Vasiṣṭha replied: All things are in Chit and out of Chit only. It being all, whatever it contemplates upon as being this or that, that it becomes. This is the real truth. That which is seen in dreams, that which arises through Saṃkalpa, such a thing will be always in that place, and will be of the form contemplated upon. Those objects which arise through Saṃkalpa or dream will not appear to be an actuality now, except through the practice of Yoga which makes one merge in Brahman. It is only through Yoga and Jñāna, that Īśvara and other Devas see all things as they are everywhere. Objects longed for, will be easily obtained by those who have practiced continued meditation. How can persons, going towards the southern direction, be able to reach the north pole?

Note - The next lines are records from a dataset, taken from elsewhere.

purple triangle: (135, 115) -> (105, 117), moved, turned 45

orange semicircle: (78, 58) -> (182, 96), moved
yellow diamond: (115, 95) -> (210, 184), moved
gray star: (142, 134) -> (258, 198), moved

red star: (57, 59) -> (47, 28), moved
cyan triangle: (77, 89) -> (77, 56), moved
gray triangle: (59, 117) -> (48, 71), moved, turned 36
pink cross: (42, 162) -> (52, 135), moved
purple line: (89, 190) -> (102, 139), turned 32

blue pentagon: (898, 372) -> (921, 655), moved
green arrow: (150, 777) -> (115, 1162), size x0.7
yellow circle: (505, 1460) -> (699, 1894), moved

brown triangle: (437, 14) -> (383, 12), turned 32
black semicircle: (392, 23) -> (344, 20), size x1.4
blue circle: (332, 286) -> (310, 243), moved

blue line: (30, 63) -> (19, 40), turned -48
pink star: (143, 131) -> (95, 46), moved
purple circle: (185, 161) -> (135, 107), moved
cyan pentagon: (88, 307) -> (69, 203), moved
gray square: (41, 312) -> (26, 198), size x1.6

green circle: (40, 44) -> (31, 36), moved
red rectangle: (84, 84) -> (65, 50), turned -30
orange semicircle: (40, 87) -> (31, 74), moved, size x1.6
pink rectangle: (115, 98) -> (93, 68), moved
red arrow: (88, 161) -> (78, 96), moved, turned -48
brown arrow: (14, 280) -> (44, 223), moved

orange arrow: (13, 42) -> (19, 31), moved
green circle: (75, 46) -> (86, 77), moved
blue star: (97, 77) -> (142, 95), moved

Those who long for objects through their Saṃkalpa will attain them; but those who wish to attain their own Ātma will never think of objects. The ignorant mind which is the state of all objects before it and which fondles with Saṃkalpa in great amity is impeded in its progress, if it should concentrate itself upon two objects at the same time and not upon one of them alone for its destruction. With the thought of one being a Vidyādhara or a Brahmin, he becomes so. This is an illustration of the Siddhi which flows out of an intense concentrated thought. Therefore through the powerful Samādhi, the Sannyāsi’s Jīva became Rudra in the non-dual Principle. Then through the Saṃkalpa of Rudra, it understood the real nature of all objects attained. Then Jīvaṭa and others, who arose through the Saṃkalpa of the illuminated Sannyāsi saw joyfully, each their respective universes, through Rudra’s form. Through true Saṃkalpa, they attained Tattva, the Reality; and through their Saṃkalpa, they reached their state of Rudra-Jñāna.
Footnotes and references:
The Jīvas or egos are called here by the name of Rudras. This corroborates the statement of H. P. Blavatsky that the Hindu sacred books term the egos by the different appellations of Rudras, Asuras etc.